It seems that Covid-19 and the unprecedented economic stimulus that followed created a mini-force towards programmable money. As mentioned above, programmable money is money with limitations. An analogy to this is the food voucher, where beneficiaries receive cash-equivalent coupons that can only be spent on food - not on alcohol, horse racing, lottery tickets or anything else. In modern form, these "meal stamps" are digitized tokens that are settled on a blockchain platform with smart contracts.
Programmable Money and CBDC, The SEACEN Centre, 7 December 2020.
CBDCs present multiple risks to consumers - financial, economic and human rights risks that can be potentially severe if a CBDC is poorly designed or with bad intentions.
Human rights risks
CBDCs can be used by governments as a tool of surveillance and control if they are not properly designed. All transactions can be recorded and any authority with access to the CBDC ledger can see all transactions. Through the ledger, they can also control individuals - for example, they can write an expiration date on their CBDC, limit the amount of their holdings, change interest rates and prices depending on who the person is, prevent purchases and automatically deduct fines.
The combination of digital identity and CBDC is also a big risk. Digital payments require access and addressability, but these are different from digital identity. In a world of programmable money, digital identity can go beyond simply providing access to funds. The use of funds can also be made dependent on the characteristics of the digital identity. If these funds are in the CBDC, the central bank and with it the government can directly control how you spend and receive the money.

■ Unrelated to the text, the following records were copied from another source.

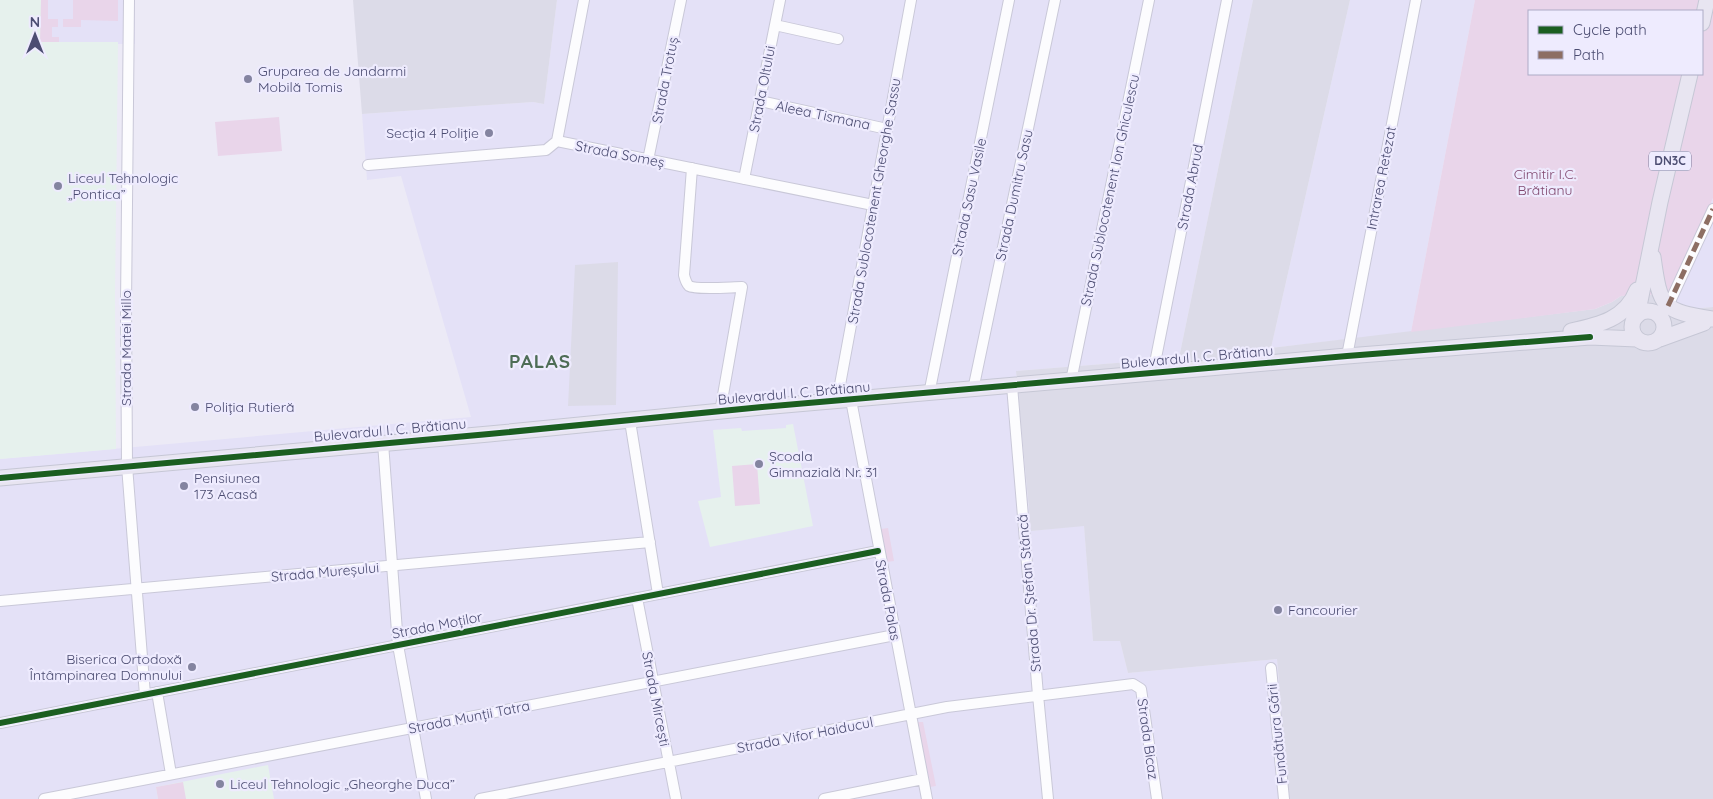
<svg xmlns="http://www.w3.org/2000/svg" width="1713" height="799" font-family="Quicksand,sans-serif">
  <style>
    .residential { fill: #e4e1f7 }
    .industrial { fill: #dcdbe8 }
    .education { fill: #e6f1ed }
    .green { fill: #e9d5ea; fill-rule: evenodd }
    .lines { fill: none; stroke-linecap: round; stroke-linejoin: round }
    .street-casing { stroke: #c9c8d8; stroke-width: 12 }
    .primary-casing { stroke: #c6c7d5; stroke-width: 17 }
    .street { stroke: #fcfcfe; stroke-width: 10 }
    .primary { stroke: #e8e5f1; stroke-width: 15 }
    .quiet { stroke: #8d6e63; stroke-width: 5; stroke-dasharray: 10 5; stroke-linecap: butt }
    .cycleway-casing { stroke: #eeebfe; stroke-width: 9 }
    .cycleway { stroke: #1b5e20; stroke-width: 6 }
    .poi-dot { fill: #8484a0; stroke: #eeebfe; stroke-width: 2 }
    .labels { text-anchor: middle; stroke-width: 4.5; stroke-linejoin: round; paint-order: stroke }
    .shield { fill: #eeebfe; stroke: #7d7c9c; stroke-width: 1 }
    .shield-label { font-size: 12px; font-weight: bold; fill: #4c4d72 }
    .poi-label { font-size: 14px; fill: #4c4d72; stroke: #eeebfe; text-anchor: start }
    .street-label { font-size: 14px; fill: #4c4d72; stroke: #eeebfe }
    .park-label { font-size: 14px; fill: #824a71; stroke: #eeebfe }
    .district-label { font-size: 19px; font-weight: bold; letter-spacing: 1px; fill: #4e6d56; stroke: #eeebfe }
  </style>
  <rect width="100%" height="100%" fill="#eceaf6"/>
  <!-- residential -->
  <path class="residential" d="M 41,0 L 135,0 L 135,44 L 118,44 L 118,42 L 40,42 Z
    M 557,0 L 1253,0 L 1179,358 L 1016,371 L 1031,531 L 1084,525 L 1093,641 L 1120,641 L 1128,673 L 1277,659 L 1289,799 L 0,799 L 0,459 L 471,417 L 401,176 L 367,180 L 362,114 L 533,102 L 544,104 Z
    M 1350,0 L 1475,0 L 1411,332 L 1271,348 Z
    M 1713,198 L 1713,307 L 1681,310 L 1669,301 Z"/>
  <!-- industrial -->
  <path class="industrial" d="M 353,0 L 557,0 L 544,104 L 533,102 L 362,114 Z
    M 1253,0 L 1350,0 L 1271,348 L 1595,309 L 1612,302 L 1621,296 L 1663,294 L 1681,310 L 1713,307 L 1713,799 L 1289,799 L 1277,659 L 1128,673 L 1120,641 L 1093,641 L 1084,526 L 1031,531 L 1016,371 L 1179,358 Z
    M 618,262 L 616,405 L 568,406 L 575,265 Z"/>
  <!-- education -->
  <path class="education" d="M 0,0 L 41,0 L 41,42 L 118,42 L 115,296 L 116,449 L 0,459 Z
    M 793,424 L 813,526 L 710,547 L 698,501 L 721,497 L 713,430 L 741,428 L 742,431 L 786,428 L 786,425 Z
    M 268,765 L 274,799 L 158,799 L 156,787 Z"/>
  <!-- green -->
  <path class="green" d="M 41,0 L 48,0 L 48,19 L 58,19 L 58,27 L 52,27 L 52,37 L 59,37 L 59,42 L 40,42 Z
    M 73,0 L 118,0 L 118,21 L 81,20 L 81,27 L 63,27 L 63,19 L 73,19 Z
    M 1475,0 L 1713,0 L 1713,198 L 1669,301 L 1663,294 L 1621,296 L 1612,302 L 1595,309 L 1411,332 ZM 1529,11 L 1702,11 L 1702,74 L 1529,74 Z
    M 279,117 L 282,151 L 218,156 L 215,122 Z
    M 757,464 L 760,504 L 735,506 L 732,466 Z
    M 888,528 L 894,561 L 887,562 L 881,529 Z
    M 918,722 L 923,722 L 936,786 L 930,787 Z
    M 183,782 L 186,799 L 158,799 L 156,787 Z"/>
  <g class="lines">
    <defs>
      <path id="street" d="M 129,0 L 126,306 L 127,466 L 145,695
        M 775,25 L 838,39
        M 760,101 L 887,129
        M 557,141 L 873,205
        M 557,141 L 584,0
        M 648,160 L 681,0
        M 368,165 L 546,150 L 557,141
        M 692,168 L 684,275 C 685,279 686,283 689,286 C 696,290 732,287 742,287 L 720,412
        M 744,179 L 780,0
        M 1668,306 L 1713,209
        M 1347,356 L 1416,0
        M 1153,373 L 1227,0
        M 1071,381 L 1149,0
        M 1012,386 L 1038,695 L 1048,799
        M 973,390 L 1055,0
        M 929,394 L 1009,0
        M 851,400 L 927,799
        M 837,401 L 911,0
        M 630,421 L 658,594
        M 383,443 L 398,645 L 426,799
        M 637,598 L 676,799
        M 0,601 L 650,542
        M 1271,668 L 1284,799
        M 157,692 L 171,774
        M 0,723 L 878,551
        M 44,799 L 895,635
        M 480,799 L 947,707 L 1133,684 L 1141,689 L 1157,799
        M 824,799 L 923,779"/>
      <path id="primary" d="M 1702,23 L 1707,0
        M 1653,257 C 1660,308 1662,311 1713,319
        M1632 327a16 16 0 1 1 32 0a16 16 0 1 1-32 0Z
        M 1637,316 L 1660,202 L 1690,74
        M 1571,331 C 1599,325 1626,319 1637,290
        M 1660,339 L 1704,323
        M 0,478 L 489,434 L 762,407 L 1347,356 L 1590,337 L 1637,339"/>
    </defs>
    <!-- street casing -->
    <use href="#street" class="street-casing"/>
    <!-- primary casing -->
    <use href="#primary" class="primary-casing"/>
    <!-- street -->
    <use href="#street" class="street"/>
    <!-- primary -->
    <use href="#primary" class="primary"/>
    <!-- quiet -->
    <path class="quiet" d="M 1668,306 L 1713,209"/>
    <defs>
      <path id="cycleway" d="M 0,478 L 489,434 L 762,407 L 1347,356 L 1590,337
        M 0,723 L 878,551"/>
    </defs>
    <!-- cycleway casing -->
    <use href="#cycleway" class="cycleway-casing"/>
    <!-- cycleway -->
    <use href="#cycleway" class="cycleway"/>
  </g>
  <!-- markers -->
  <g class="poi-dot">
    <circle cx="248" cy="79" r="5"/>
    <circle cx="489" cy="133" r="5"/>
    <circle cx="58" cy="186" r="5"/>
    <circle cx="195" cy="407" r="5"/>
    <circle cx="759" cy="464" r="5"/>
    <circle cx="184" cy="486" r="5"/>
    <circle cx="1278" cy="610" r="5"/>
    <circle cx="192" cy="667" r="5"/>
    <circle cx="220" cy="784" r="5"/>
  </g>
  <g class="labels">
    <!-- shield labels -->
    <rect class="shield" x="1649" y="151.5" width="42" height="19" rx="4"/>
    <g class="shield-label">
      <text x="1670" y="165">DN3C</text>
    </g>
    <!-- poi labels -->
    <g class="poi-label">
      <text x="258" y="76">Gruparea de Jandarmi<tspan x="258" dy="16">Mobilă Tomis</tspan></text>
      <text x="479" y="138" text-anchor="end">Secția 4 Poliție</text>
      <text x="68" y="183">Liceul Tehnologic<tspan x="68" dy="16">„Pontica”</tspan></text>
      <text x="205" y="412">Poliția Rutieră</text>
      <text x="769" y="461">Școala<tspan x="769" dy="16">Gimnazială Nr. 31</tspan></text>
      <text x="194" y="483">Pensiunea<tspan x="194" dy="16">173 Acasă</tspan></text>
      <text x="1288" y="615">Fancourier</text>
      <text x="182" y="664" text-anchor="end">Biserica Ortodoxă<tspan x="182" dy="16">Întâmpinarea Domnului</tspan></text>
      <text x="230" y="789">Liceul Tehnologic „Gheorghe Duca”</text>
    </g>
    <!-- street labels -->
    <g class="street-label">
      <text transform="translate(665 80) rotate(-79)" y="5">Strada Trotuș</text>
      <text transform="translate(762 89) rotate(-79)" y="5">Strada Oltului</text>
      <text transform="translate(823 115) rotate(12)" y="5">Aleea Tismana</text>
      <text transform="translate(620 154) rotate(11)" y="5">Strada Someș</text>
      <text transform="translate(1381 178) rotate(-79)" y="5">Intrarea Retezat</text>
      <text transform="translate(1190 187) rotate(-79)" y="5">Strada Abrud</text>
      <text transform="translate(1110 190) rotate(-78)" y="5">Strada Sublocotenent Ion Ghiculescu</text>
      <text transform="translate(1014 195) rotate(-78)" y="5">Strada Dumitru Sasu</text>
      <text transform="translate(969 197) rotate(-78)" y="5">Strada Sasu Vasile</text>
      <text transform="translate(874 201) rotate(-80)" y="5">Strada Sublocotenent Gheorghe Sassu</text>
      <text transform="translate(126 348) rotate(-90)" y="5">Strada Matei Millo</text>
      <text transform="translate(1197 357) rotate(-5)" y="5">Bulevardul I. C. Brătianu</text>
      <text transform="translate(794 393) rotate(-5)" y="5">Bulevardul I. C. Brătianu</text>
      <text transform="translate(390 430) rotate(-5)" y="5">Bulevardul I. C. Brătianu</text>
      <text transform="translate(325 572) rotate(-5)" y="5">Strada Mureșului</text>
      <text transform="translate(1029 593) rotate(-95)" y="5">Strada Dr. Ștefan Stâncă</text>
      <text transform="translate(888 600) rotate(79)" y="5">Strada Palas</text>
      <text transform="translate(437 625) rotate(-11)" y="5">Strada Moților</text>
      <text transform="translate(656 699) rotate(79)" y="5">Strada Mircești</text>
      <text transform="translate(469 717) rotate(-11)" y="5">Strada Munții Tatra</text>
      <text transform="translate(1277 734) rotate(-96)" y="5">Fundătura Gării</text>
      <text transform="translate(805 735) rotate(-11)" y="5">Strada Vifor Haiducul</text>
      <text transform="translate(1148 739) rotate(82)" y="5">Strada Bicaz</text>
    </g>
    <!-- park labels -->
    <g class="park-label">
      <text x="1545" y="179">Cimitir I.C.<tspan x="1545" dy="16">Brătianu</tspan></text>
    </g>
    <!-- district labels -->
    <g class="district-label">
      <text x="540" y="368">PALAS</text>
    </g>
  </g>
  <!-- legend -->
  <rect x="1528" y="10" width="175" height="65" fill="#eeebfe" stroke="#adacc6"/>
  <rect x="1538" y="26" width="25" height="8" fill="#1b5e20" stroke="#adacc6"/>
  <text x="1573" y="35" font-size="15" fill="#4c4d72">Cycle path</text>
  <rect x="1538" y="51" width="25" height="8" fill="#8d6e63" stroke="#adacc6"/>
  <text x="1573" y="60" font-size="15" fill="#4c4d72">Path</text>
  <!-- north arrow -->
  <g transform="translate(35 35)" stroke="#eeebfe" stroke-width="4" paint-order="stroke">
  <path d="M0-4L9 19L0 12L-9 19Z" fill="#4c4d72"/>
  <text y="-8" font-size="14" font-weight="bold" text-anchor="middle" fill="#4c4d72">N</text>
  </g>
</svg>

Beware of anyone advocating linking digital identity to CBDC- although digital identity is needed to track down fraudsters, money launderers and other criminals, there is no monetary reason to link CBDC to digital identity.

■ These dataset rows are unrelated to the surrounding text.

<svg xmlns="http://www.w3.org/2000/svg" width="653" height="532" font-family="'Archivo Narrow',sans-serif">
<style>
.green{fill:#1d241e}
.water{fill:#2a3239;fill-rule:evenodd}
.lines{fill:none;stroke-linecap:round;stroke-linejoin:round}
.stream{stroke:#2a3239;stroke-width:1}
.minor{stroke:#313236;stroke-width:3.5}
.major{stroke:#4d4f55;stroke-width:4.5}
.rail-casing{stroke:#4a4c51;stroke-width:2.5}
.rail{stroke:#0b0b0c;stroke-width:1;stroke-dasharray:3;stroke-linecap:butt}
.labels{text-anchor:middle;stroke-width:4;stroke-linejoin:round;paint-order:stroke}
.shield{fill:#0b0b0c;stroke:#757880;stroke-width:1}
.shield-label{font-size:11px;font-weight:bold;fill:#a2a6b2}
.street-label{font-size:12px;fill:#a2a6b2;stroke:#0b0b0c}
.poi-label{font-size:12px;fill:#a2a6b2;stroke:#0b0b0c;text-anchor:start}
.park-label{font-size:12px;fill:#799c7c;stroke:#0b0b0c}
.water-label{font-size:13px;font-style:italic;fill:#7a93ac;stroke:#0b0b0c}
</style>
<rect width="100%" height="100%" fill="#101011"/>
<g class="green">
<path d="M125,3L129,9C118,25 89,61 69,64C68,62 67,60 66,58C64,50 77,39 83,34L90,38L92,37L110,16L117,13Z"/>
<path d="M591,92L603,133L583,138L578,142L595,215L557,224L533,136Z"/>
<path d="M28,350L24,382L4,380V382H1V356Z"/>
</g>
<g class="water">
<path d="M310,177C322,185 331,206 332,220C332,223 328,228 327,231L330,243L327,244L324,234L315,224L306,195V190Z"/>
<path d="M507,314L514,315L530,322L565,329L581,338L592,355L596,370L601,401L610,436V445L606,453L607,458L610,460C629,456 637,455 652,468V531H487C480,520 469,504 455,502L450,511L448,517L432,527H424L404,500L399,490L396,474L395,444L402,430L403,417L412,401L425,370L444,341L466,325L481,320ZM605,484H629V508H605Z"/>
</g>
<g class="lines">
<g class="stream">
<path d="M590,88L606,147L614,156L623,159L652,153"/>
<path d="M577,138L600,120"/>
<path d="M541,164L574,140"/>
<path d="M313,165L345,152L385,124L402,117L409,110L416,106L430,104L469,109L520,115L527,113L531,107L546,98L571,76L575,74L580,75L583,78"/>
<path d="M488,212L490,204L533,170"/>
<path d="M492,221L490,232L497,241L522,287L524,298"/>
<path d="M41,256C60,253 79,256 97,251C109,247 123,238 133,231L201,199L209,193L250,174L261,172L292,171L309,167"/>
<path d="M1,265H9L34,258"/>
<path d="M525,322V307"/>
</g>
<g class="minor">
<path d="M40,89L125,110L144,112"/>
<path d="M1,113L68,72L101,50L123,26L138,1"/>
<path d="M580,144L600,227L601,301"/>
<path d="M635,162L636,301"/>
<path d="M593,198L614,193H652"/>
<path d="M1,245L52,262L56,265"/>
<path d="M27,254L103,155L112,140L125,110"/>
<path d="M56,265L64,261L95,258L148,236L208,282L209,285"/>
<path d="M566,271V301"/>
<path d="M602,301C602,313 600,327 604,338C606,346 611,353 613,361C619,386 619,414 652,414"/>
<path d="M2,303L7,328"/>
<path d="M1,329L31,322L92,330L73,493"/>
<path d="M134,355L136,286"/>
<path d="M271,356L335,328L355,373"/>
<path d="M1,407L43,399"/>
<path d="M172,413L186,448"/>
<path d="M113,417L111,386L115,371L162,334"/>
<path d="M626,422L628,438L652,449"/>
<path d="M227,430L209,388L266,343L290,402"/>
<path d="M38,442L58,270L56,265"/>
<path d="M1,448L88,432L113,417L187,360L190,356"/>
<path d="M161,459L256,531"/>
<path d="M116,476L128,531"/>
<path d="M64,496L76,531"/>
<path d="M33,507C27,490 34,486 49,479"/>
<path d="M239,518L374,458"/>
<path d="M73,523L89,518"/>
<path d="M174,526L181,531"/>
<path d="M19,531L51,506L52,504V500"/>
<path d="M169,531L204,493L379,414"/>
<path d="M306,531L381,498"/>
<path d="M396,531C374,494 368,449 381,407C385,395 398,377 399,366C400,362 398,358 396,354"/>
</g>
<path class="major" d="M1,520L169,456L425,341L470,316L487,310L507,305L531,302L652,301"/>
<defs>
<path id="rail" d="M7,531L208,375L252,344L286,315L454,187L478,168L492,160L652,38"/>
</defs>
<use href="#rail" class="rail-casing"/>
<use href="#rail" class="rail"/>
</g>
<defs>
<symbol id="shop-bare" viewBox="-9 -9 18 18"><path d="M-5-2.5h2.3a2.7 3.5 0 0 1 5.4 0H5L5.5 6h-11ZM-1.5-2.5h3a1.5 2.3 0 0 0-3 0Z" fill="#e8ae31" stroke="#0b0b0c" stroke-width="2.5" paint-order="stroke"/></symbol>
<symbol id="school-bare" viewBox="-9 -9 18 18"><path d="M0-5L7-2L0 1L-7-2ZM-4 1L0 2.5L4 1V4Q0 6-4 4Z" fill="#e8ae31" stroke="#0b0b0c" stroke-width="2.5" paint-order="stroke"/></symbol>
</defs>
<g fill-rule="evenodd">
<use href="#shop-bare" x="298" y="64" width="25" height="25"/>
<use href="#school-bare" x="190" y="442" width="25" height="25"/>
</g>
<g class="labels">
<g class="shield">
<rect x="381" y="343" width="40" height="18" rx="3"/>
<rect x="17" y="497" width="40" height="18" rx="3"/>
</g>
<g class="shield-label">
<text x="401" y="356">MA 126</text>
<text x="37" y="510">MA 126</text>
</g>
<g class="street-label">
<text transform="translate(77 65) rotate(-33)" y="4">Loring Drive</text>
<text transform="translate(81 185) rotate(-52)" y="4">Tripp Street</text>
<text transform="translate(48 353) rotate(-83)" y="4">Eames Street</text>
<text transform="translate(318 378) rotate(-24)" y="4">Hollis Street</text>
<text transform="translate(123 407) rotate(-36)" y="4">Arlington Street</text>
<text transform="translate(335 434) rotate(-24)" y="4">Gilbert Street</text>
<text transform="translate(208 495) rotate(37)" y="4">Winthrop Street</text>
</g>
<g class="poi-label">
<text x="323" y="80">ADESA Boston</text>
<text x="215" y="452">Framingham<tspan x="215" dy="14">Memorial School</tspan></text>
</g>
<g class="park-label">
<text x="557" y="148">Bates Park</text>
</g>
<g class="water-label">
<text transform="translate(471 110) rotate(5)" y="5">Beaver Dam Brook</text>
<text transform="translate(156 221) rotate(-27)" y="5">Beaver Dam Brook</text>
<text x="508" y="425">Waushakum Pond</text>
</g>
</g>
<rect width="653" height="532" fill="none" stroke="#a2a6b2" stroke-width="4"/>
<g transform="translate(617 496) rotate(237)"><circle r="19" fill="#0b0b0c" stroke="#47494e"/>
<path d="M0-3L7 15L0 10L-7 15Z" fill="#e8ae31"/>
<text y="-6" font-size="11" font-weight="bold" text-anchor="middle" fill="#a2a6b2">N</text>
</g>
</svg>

Social Risks of Central Bank Digital Currencies, Finextra, 17 January 2022.
This digital identity determines what products, services and information we have access to - or, on the contrary, what is blocked from us.
Identity in the Digital World: Insight Report, World Economic Forum, September 2018, page 5.
An "agricultural world" in which the majority of people are peasants would be able to support 5-7 billion people... In contrast, a reasonable estimate for the society of the industrialized world would be one billion people at the current material standard of living in North America.
Global Biodiversity Assessment, UNEP, 1995, page 773.